Twelve minutes later Norrington left his glassed-in cubicle and joined one of the
working groups, which was busy making telescopic observations of the Moon. He talked to them about this and that, and then went to fetch a coffee. Then he went to see Shaw in her office, briefly, and went back to work at his own desk.

Access denied
, said the computer.

Baffled, he clicked on the file again, with the same result. It was only then that he realised he wasn’t logged on.

But he hadn’t logged out when he left the room.

Or had he?

He glanced around the control room. Everybody was looking busy, except for the Chinese girl, who was standing not far from one of the workstations as though she didn’t know where to go.

Norrington felt a gnawing doubt. Uneasy, he restarted the system to log himself in.

* * *

Yoyo watched him out of the corner of her eye. Nobody had noticed her slip into his office and log him out – it had only taken a few seconds. She pretended to be absorbed by one of the wall monitors, and pressed a button on her phone to send a signal up to the roof.

* * *

Jericho gave Diane the command to start recording.

* * *

Data coursed through the processors in the Big O. Nobody in the whole building had their own computer in the sense of an autonomous unit. All employees had a standardised hardware kit, a portable version of the boxy lavobots that Tu Technologies used. Everybody could access the Big O central computer from any jack or port, simply by logging in with name, eight-character password and a thumbprint. But not everybody had access to all the drives. Even the powerful sysadmins who managed the superbrain and issued passwords couldn’t access the whole machine. The ebb and flow of data in the Big O was like the roar and hum of traffic in a big city, and of course, the roar was loudest during normal working hours.

If you knew how, you could listen to the roar. Not by listening to every part of it at once. The information that coursed through the network was encoded of course, in bits and bytes. But if you knew the precise moment when a piece of information would be sent from A to B, you could record that transmission and then set to work painstakingly filtering out individual data packets, then you could apply powerful decoder programs to unlock the words and images inside. At the moment the system was fairly quiet, so that it was easy enough to isolate Norrington’s data packet right at the moment when he logged on. And Diane began her calculations.

Six minutes later, she had the eight-character password. It took her another three minutes to crack the software that had carried Norrington’s thumbscan to the central processors, and now she had his print as well.

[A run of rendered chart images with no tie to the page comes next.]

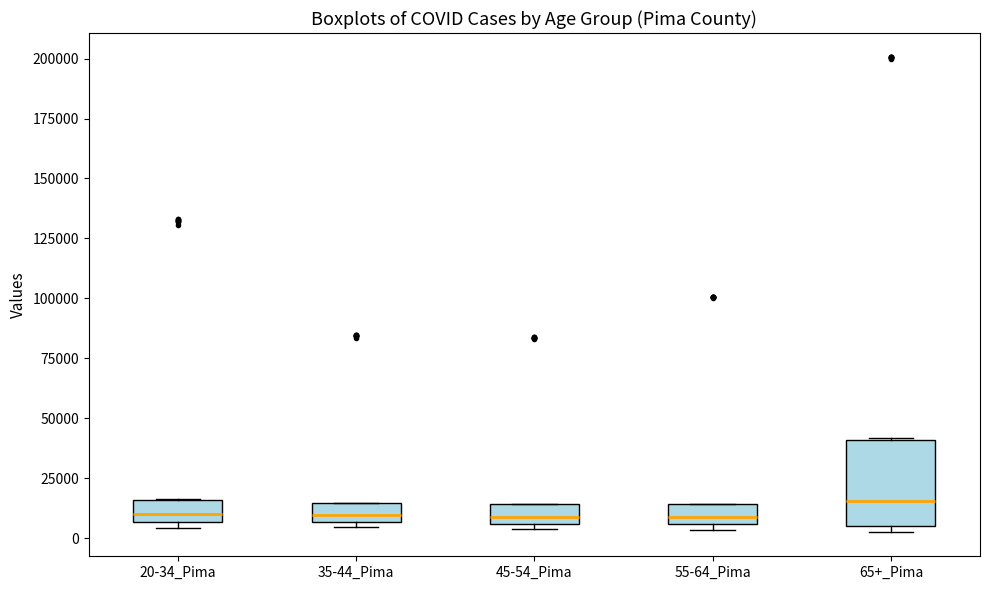

Which box is the tallest, from its lower edge to its upper edge?

65+_Pima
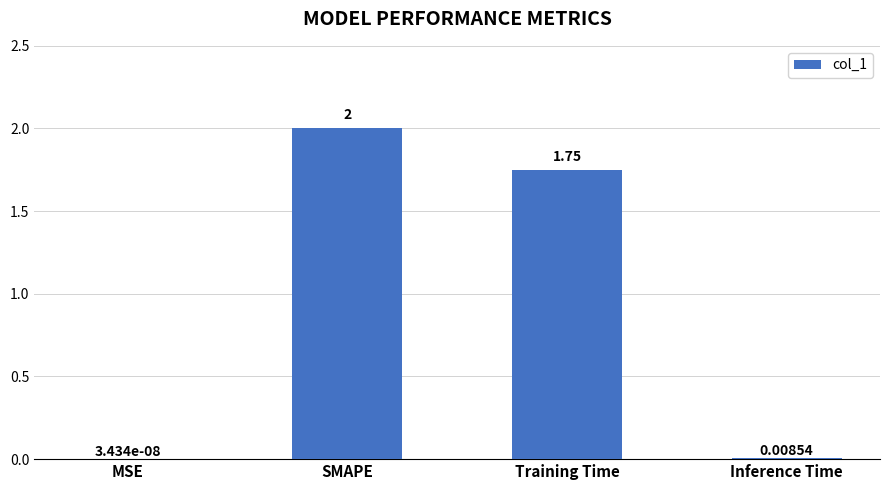

Which category has the highest value across all series?

SMAPE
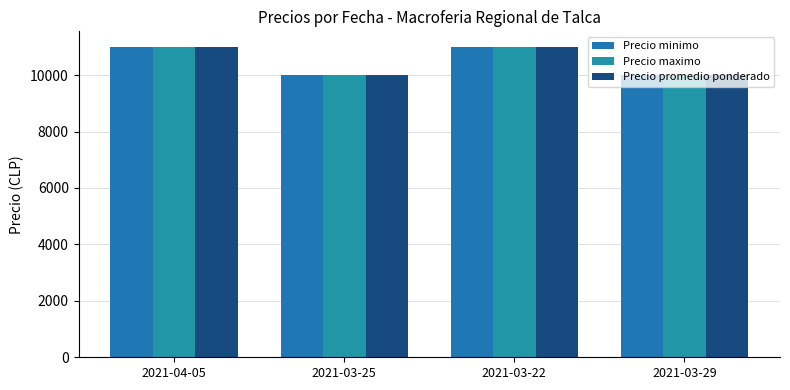

What is the lowest value of the Precio minimo series?

10000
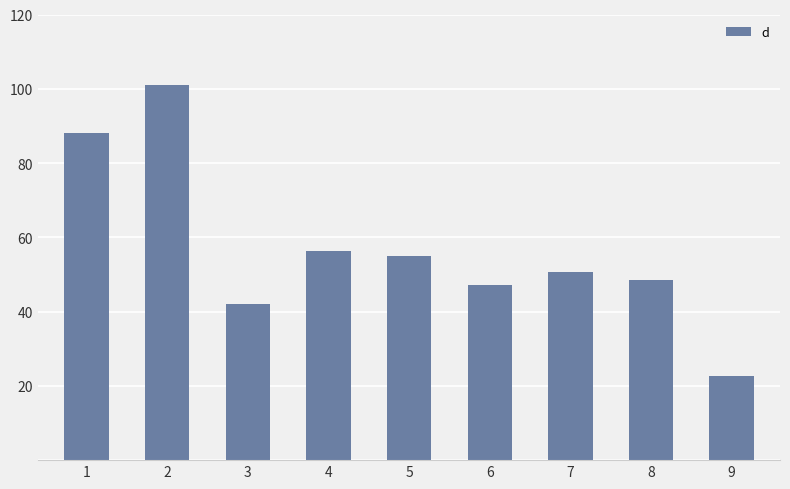

What is the ratio of the value at 8 to the value at 6?

1.0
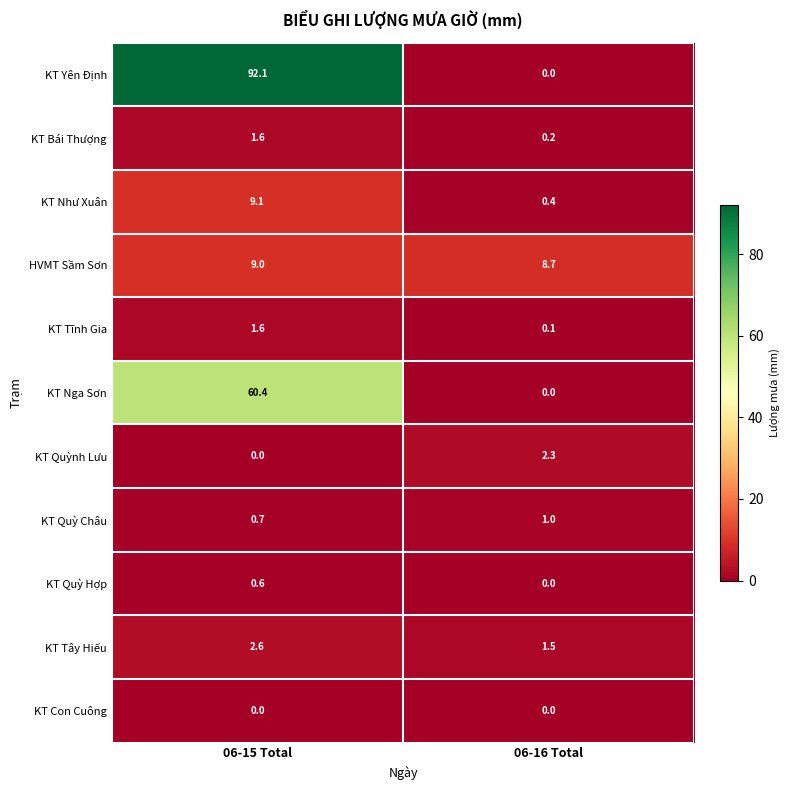

True or false: KT Tĩnh Gia has a value of 0.1 at 06-16 Total.

True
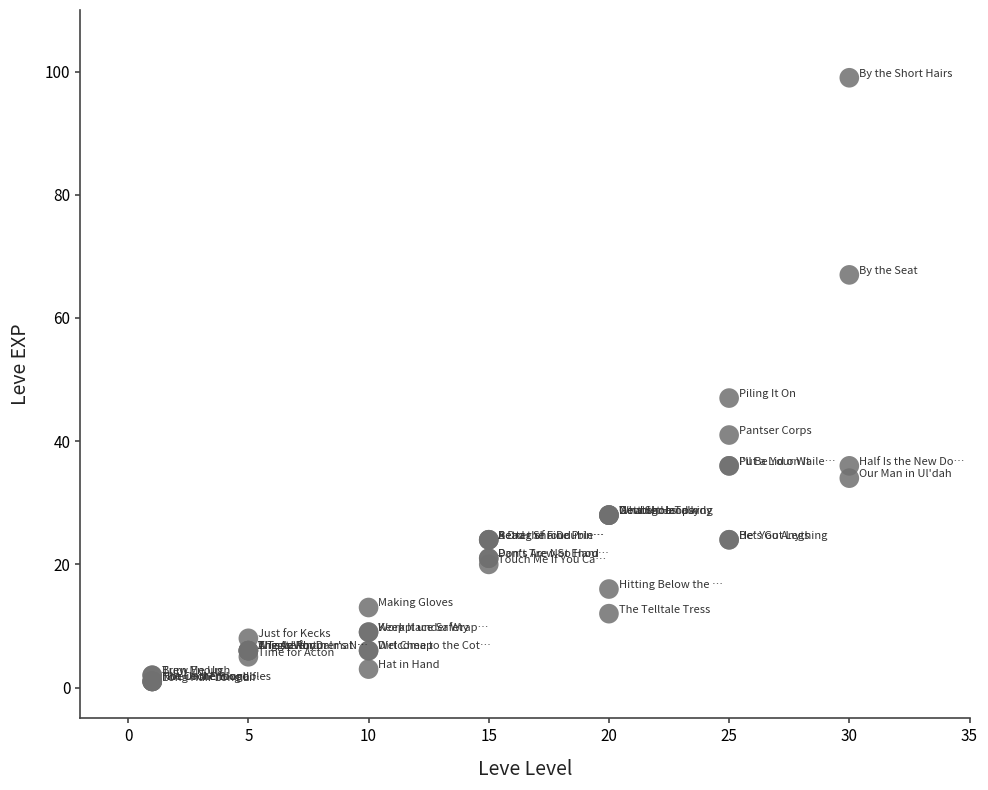

What Y value in the scatter plot is closest to 50?

47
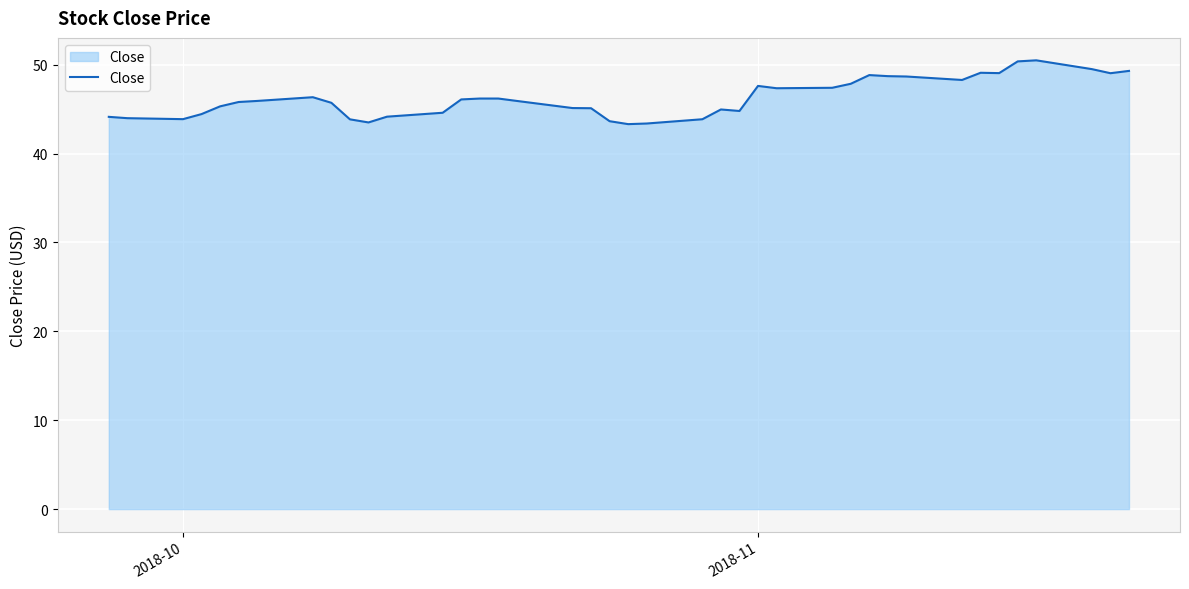

True or false: there are more than 0 points higher than both neighbors.

True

Jericho stared at the prize. Now there was only one more hurdle to clear. Once logged on, nobody could log in again using the same personal data without raising a flag – no more than you could ring your own front doorbell while you were already inside in the living room.

They had to lock Norrington out again.

* * *

The chance came a little while later. Norrington was called to a pow-wow, but he spent a long time lingering near the workstations which gave him a view of his office. Edda Hoff chivvied him along. He hemmed and hawed, but finally gave up his watchpost and went into the room, not without casting one last, mistrustful look behind himself.